The answer to that is yes, and here’s why. First of all, the full amount of the capital raisings and asset sales will be used to pay down URW’s €7.8bn debt maturing in 2HY22. This would reduce URW’s total debt by well over half and leave the company in an extremely strong financial position. Second of all, based on the current share price, even after the dilution, the company would still be trading at an unreasonable discount to its asset value.

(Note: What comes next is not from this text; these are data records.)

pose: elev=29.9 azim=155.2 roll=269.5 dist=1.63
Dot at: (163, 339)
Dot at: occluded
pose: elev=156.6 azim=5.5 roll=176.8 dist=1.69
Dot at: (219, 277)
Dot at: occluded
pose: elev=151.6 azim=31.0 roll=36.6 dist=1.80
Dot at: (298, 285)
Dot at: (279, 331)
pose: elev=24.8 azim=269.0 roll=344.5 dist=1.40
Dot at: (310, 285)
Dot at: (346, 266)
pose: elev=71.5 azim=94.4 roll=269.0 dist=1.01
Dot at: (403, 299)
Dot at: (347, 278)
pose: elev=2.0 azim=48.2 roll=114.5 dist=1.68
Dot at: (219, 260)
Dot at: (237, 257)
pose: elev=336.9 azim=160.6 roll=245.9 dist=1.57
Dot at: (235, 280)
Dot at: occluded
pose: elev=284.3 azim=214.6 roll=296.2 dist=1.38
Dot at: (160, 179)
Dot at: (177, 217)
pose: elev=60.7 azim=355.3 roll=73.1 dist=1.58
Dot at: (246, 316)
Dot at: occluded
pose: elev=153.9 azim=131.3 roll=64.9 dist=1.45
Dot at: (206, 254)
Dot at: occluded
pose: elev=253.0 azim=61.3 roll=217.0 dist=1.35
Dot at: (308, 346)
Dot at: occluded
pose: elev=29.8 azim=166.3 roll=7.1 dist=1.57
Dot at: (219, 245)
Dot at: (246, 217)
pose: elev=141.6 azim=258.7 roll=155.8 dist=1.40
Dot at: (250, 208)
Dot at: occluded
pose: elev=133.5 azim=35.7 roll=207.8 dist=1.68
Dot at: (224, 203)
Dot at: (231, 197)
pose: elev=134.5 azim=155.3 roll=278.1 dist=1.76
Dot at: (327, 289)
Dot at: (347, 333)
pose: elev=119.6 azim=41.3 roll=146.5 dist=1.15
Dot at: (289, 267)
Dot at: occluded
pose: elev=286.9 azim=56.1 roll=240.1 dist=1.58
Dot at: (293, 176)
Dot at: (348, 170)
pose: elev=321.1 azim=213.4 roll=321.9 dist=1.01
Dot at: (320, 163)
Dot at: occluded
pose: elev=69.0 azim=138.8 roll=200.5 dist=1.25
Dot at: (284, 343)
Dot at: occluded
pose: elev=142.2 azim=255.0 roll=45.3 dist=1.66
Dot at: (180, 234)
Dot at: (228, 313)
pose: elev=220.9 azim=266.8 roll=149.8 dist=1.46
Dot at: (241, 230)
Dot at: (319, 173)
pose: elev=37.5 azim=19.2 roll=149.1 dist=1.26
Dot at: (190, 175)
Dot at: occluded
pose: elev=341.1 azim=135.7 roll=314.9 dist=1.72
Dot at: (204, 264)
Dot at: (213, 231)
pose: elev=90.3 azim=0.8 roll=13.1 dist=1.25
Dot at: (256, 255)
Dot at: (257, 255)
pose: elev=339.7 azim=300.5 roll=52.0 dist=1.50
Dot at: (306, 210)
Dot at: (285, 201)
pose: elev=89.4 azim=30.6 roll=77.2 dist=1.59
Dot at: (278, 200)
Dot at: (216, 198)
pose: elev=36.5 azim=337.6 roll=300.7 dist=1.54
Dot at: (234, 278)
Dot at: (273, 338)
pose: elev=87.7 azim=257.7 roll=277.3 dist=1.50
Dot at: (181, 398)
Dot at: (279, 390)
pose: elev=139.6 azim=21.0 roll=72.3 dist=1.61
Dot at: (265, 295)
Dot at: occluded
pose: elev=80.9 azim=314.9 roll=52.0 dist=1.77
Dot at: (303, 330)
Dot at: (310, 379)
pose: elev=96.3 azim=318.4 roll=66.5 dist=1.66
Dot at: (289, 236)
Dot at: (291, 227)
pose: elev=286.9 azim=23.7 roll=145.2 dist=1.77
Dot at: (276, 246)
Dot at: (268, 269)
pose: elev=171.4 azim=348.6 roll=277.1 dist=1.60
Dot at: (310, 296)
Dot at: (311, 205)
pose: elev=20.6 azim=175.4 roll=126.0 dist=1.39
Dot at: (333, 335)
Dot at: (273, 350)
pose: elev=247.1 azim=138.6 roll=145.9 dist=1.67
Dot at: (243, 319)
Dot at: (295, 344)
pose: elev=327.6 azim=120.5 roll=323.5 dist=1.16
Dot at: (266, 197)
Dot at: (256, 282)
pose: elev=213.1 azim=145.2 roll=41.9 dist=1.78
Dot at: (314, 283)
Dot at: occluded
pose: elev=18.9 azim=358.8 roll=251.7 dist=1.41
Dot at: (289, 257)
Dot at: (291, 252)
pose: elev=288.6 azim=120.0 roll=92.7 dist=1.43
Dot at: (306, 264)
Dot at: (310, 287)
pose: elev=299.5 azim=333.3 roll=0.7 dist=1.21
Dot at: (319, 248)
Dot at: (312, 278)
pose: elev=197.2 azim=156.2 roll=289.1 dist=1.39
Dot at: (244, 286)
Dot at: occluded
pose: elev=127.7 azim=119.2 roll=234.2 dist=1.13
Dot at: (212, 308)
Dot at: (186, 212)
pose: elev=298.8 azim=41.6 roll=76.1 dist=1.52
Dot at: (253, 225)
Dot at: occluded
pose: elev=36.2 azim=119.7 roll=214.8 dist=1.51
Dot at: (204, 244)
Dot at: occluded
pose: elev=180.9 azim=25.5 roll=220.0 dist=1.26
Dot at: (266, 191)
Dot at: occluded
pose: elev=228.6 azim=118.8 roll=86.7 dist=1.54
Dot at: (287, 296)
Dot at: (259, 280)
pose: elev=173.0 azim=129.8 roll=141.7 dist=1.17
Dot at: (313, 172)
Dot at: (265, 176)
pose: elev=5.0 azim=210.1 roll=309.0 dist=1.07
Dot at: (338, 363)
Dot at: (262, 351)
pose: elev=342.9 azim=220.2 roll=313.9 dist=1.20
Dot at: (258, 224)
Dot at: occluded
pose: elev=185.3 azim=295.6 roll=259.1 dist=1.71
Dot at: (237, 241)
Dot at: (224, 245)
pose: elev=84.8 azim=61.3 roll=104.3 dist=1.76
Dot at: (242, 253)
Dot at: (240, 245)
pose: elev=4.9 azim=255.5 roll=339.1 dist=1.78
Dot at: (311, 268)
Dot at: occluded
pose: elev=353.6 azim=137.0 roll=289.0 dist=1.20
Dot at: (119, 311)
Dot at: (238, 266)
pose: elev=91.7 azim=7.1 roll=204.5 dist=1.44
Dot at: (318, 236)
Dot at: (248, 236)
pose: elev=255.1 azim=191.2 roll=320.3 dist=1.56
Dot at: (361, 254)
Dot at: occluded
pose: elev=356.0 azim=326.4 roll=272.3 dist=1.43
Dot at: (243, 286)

A €3.5bn capital raise, assuming a 30% discount to 16 October 2020’s closing price, would mean the issuing of around 121,300,340 new shares; a dilution of about 46.7%. As of 30 June 2020, EPRA Net Reinstatement Value (NRV) was around €27.3bn. Subtracting the €4bn worth of assets to be sold gives us a per share value, after dilution, of approximately €89.6, or €4.5 per CDI (20-1 CDI ratio). Using the Euro / Australian Dollar exchange rate as of 16 October 2020, that comes to a EPRA NRV of about $7.44 per CDI; 122.8% higher than 16 October 2020’s close.
The truth is, no matter whose plan is followed, we believe URW is still heavily undervalued.